Required action — How many lines in the records below contain "each"? Answer with the number alone.

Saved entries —
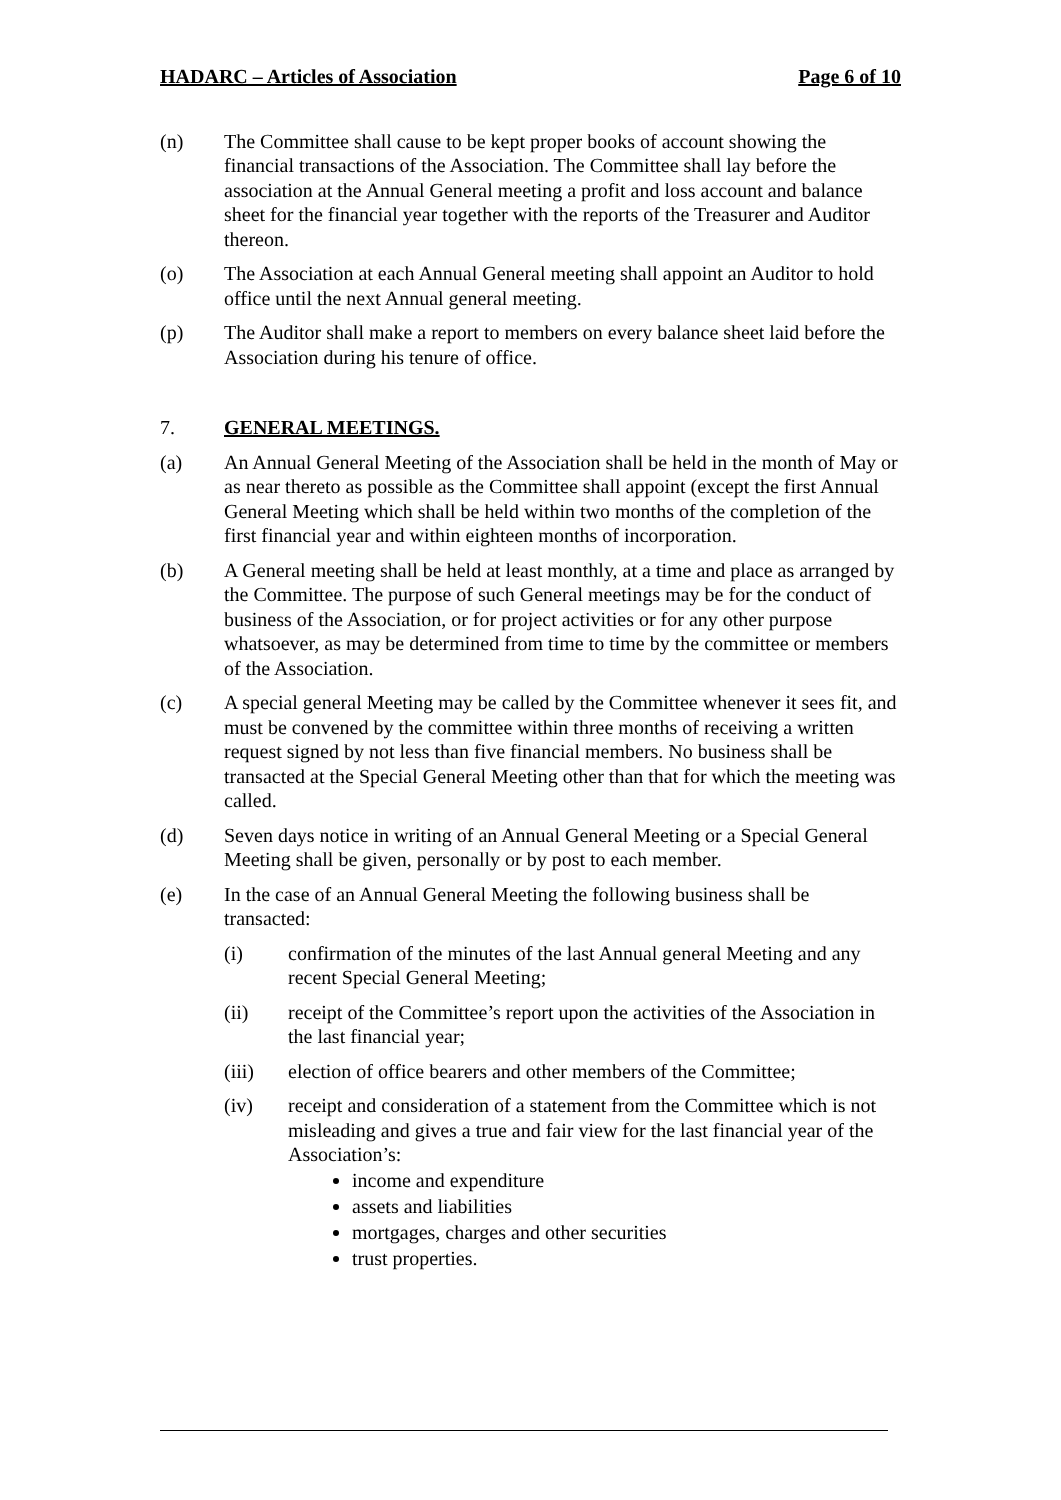HADARC – Articles of Association Page 6 of 10
(n) The Committee shall cause to be kept proper books of account showing the financial transactions of the Association. The Committee shall lay before the association at the Annual General meeting a profit and loss account and balance sheet for the financial year together with the reports of the Treasurer and Auditor thereon.
(o) The Association at each Annual General meeting shall appoint an Auditor to hold office until the next Annual general meeting.
(p) The Auditor shall make a report to members on every balance sheet laid before the Association during his tenure of office.
7. GENERAL MEETINGS.
(a) An Annual General Meeting of the Association shall be held in the month of May or as near thereto as possible as the Committee shall appoint (except the first Annual General Meeting which shall be held within two months of the completion of the first financial year and within eighteen months of incorporation.
(b) A General meeting shall be held at least monthly, at a time and place as arranged by the Committee. The purpose of such General meetings may be for the conduct of business of the Association, or for project activities or for any other purpose whatsoever, as may be determined from time to time by the committee or members of the Association.
(c) A special general Meeting may be called by the Committee whenever it sees fit, and must be convened by the committee within three months of receiving a written request signed by not less than five financial members. No business shall be transacted at the Special General Meeting other than that for which the meeting was called.
(d) Seven days notice in writing of an Annual General Meeting or a Special General Meeting shall be given, personally or by post to each member.
(e) In the case of an Annual General Meeting the following business shall be transacted:
(i) confirmation of the minutes of the last Annual general Meeting and any recent Special General Meeting;
(ii) receipt of the Committee’s report upon the activities of the Association in the last financial year;
(iii) election of office bearers and other members of the Committee;
(iv) receipt and consideration of a statement from the Committee which is not misleading and gives a true and fair view for the last financial year of the Association’s:
income and expenditure
assets and liabilities
mortgages, charges and other securities
trust properties.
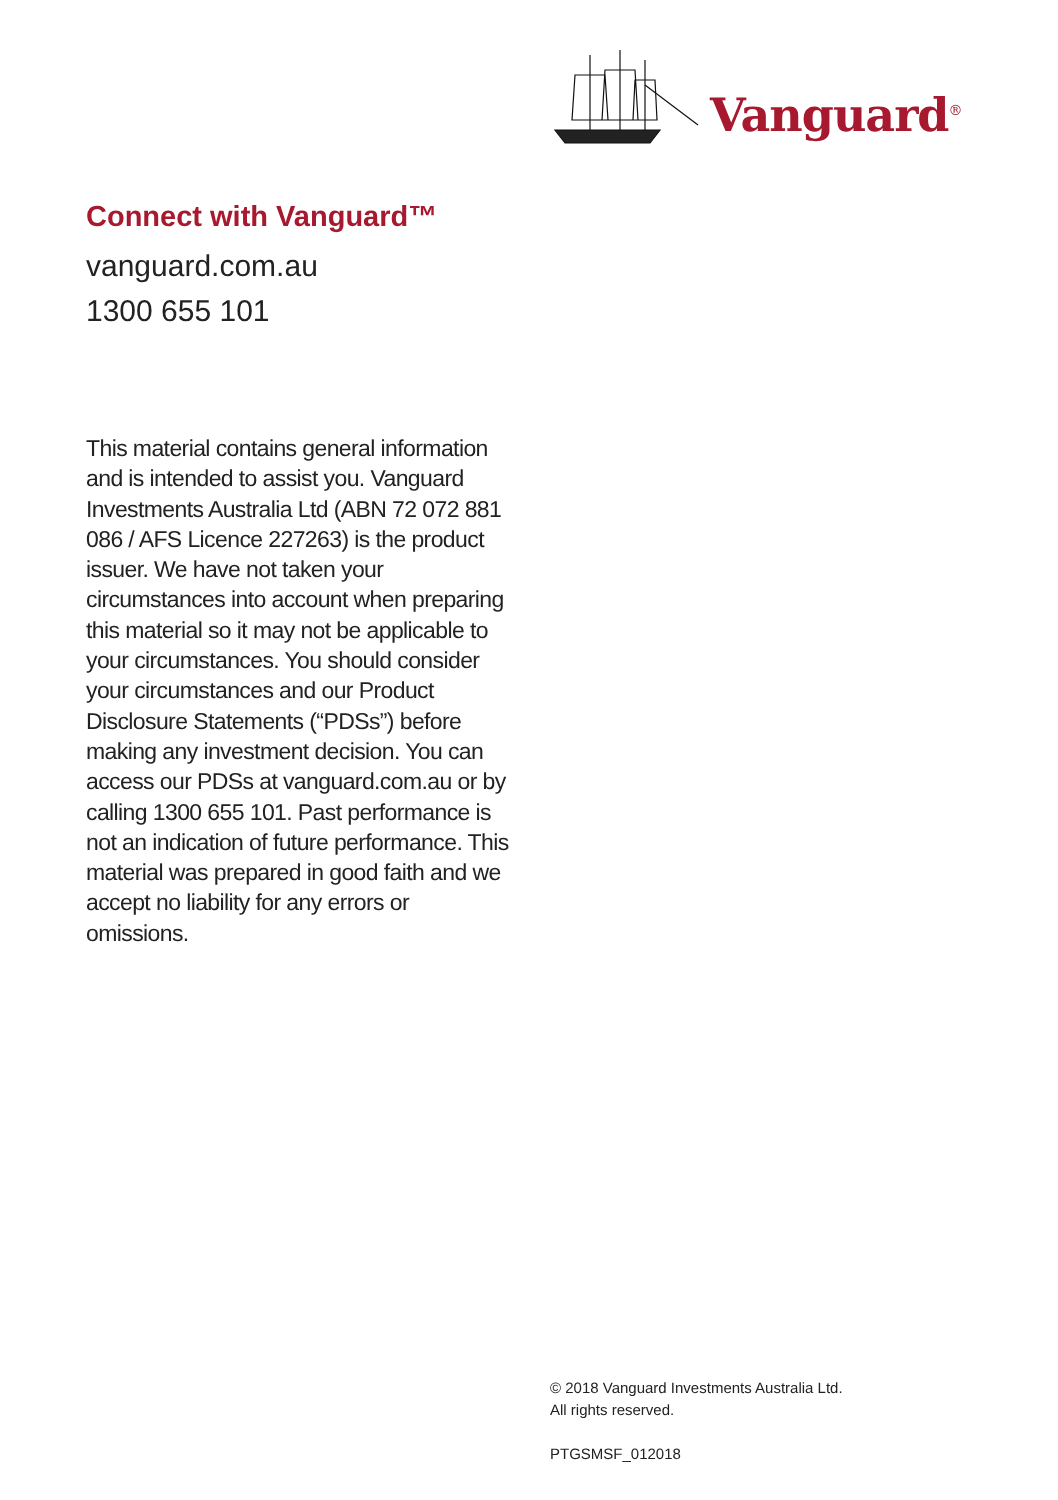Vanguard<sup>®</sup>
Connect with Vanguard™
vanguard.com.au
1300 655 101
This material contains general information and is intended to assist you. Vanguard Investments Australia Ltd (ABN 72 072 881 086 / AFS Licence 227263) is the product issuer. We have not taken your circumstances into account when preparing this material so it may not be applicable to your circumstances. You should consider your circumstances and our Product Disclosure Statements (“PDSs”) before making any investment decision. You can access our PDSs at vanguard.com.au or by calling 1300 655 101. Past performance is not an indication of future performance. This material was prepared in good faith and we accept no liability for any errors or omissions.
© 2018 Vanguard Investments Australia Ltd.
All rights reserved.
PTGSMSF_012018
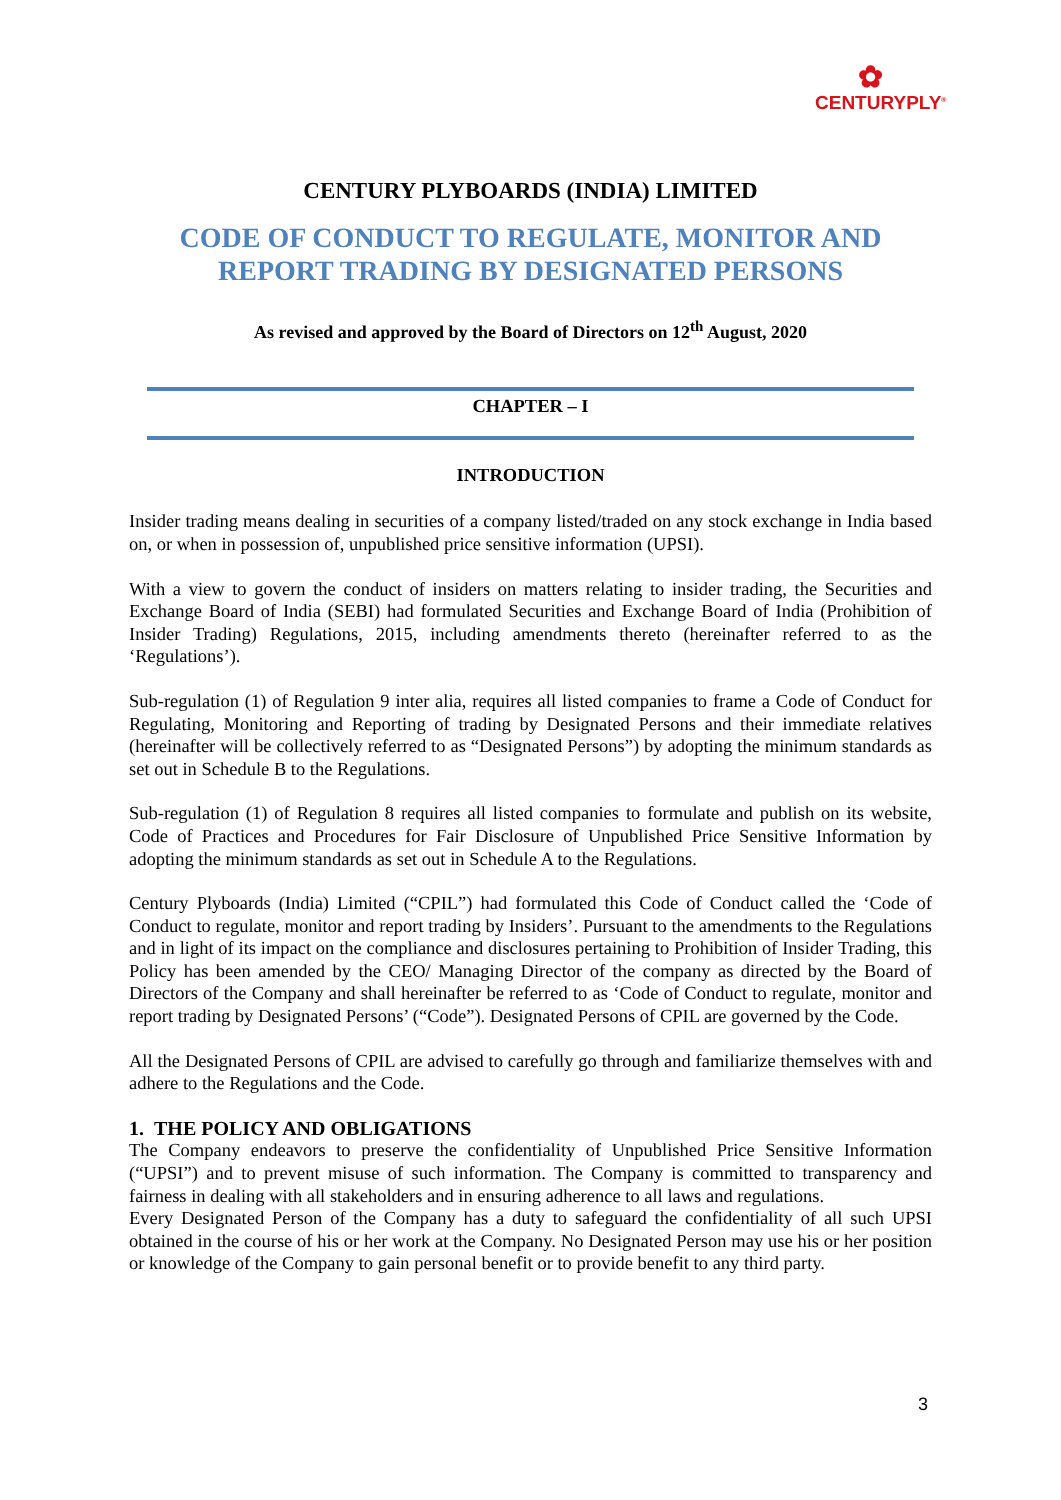✿
CENTURYPLY<sup>®</sup>
CENTURY PLYBOARDS (INDIA) LIMITED
CODE OF CONDUCT TO REGULATE, MONITOR AND
REPORT TRADING BY DESIGNATED PERSONS
As revised and approved by the Board of Directors on 12<sup>th</sup> August, 2020
CHAPTER – I
INTRODUCTION
Insider trading means dealing in securities of a company listed/traded on any stock exchange in India based on, or when in possession of, unpublished price sensitive information (UPSI).
With a view to govern the conduct of insiders on matters relating to insider trading, the Securities and Exchange Board of India (SEBI) had formulated Securities and Exchange Board of India (Prohibition of Insider Trading) Regulations, 2015, including amendments thereto (hereinafter referred to as the ‘Regulations’).
Sub-regulation (1) of Regulation 9 inter alia, requires all listed companies to frame a Code of Conduct for Regulating, Monitoring and Reporting of trading by Designated Persons and their immediate relatives (hereinafter will be collectively referred to as “Designated Persons”) by adopting the minimum standards as set out in Schedule B to the Regulations.
Sub-regulation (1) of Regulation 8 requires all listed companies to formulate and publish on its website, Code of Practices and Procedures for Fair Disclosure of Unpublished Price Sensitive Information by adopting the minimum standards as set out in Schedule A to the Regulations.
Century Plyboards (India) Limited (“CPIL”) had formulated this Code of Conduct called the ‘Code of Conduct to regulate, monitor and report trading by Insiders’. Pursuant to the amendments to the Regulations and in light of its impact on the compliance and disclosures pertaining to Prohibition of Insider Trading, this Policy has been amended by the CEO/ Managing Director of the company as directed by the Board of Directors of the Company and shall hereinafter be referred to as ‘Code of Conduct to regulate, monitor and report trading by Designated Persons’ (“Code”). Designated Persons of CPIL are governed by the Code.
All the Designated Persons of CPIL are advised to carefully go through and familiarize themselves with and adhere to the Regulations and the Code.
1. THE POLICY AND OBLIGATIONS
The Company endeavors to preserve the confidentiality of Unpublished Price Sensitive Information (“UPSI”) and to prevent misuse of such information. The Company is committed to transparency and fairness in dealing with all stakeholders and in ensuring adherence to all laws and regulations.
Every Designated Person of the Company has a duty to safeguard the confidentiality of all such UPSI obtained in the course of his or her work at the Company. No Designated Person may use his or her position or knowledge of the Company to gain personal benefit or to provide benefit to any third party.
3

Answer area — 2